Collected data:
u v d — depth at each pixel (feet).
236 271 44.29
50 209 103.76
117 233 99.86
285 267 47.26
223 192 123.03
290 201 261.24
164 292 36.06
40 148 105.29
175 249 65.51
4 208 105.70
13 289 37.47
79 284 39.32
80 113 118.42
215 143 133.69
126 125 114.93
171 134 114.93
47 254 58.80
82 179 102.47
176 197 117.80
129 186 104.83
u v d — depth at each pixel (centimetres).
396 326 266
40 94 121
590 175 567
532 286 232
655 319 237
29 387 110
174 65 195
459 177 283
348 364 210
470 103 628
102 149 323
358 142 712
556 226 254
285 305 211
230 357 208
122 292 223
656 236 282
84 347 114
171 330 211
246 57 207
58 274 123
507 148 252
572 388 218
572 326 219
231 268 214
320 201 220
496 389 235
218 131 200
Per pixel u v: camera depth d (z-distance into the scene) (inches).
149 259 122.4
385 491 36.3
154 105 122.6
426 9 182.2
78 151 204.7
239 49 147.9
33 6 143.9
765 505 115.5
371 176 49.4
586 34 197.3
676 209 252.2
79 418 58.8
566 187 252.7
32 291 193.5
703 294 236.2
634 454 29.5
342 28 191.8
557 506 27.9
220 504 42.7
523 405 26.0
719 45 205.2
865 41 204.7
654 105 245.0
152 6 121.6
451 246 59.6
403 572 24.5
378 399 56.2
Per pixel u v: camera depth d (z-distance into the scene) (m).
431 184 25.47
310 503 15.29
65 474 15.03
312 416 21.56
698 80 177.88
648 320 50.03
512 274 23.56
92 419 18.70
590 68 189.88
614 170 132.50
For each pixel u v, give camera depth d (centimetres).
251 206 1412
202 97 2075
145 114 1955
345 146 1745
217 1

● **WHAT YOU SHOULD DO**
Exact retyping of every entry is required.

● **ANSWER TO THE PROBLEM**
u v d — depth at each pixel (feet).
236 271 44.29
50 209 103.76
117 233 99.86
285 267 47.26
223 192 123.03
290 201 261.24
164 292 36.06
40 148 105.29
175 249 65.51
4 208 105.70
13 289 37.47
79 284 39.32
80 113 118.42
215 143 133.69
126 125 114.93
171 134 114.93
47 254 58.80
82 179 102.47
176 197 117.80
129 186 104.83
u v d — depth at each pixel (centimetres).
396 326 266
40 94 121
590 175 567
532 286 232
655 319 237
29 387 110
174 65 195
459 177 283
348 364 210
470 103 628
102 149 323
358 142 712
556 226 254
285 305 211
230 357 208
122 292 223
656 236 282
84 347 114
171 330 211
246 57 207
58 274 123
507 148 252
572 388 218
572 326 219
231 268 214
320 201 220
496 389 235
218 131 200
Per pixel u v: camera depth d (z-distance into the scene) (inches).
149 259 122.4
385 491 36.3
154 105 122.6
426 9 182.2
78 151 204.7
239 49 147.9
33 6 143.9
765 505 115.5
371 176 49.4
586 34 197.3
676 209 252.2
79 418 58.8
566 187 252.7
32 291 193.5
703 294 236.2
634 454 29.5
342 28 191.8
557 506 27.9
220 504 42.7
523 405 26.0
719 45 205.2
865 41 204.7
654 105 245.0
152 6 121.6
451 246 59.6
403 572 24.5
378 399 56.2
Per pixel u v: camera depth d (z-distance into the scene) (m).
431 184 25.47
310 503 15.29
65 474 15.03
312 416 21.56
698 80 177.88
648 320 50.03
512 274 23.56
92 419 18.70
590 68 189.88
614 170 132.50
For each pixel u v, give camera depth d (centimetres).
251 206 1412
202 97 2075
145 114 1955
345 146 1745
217 1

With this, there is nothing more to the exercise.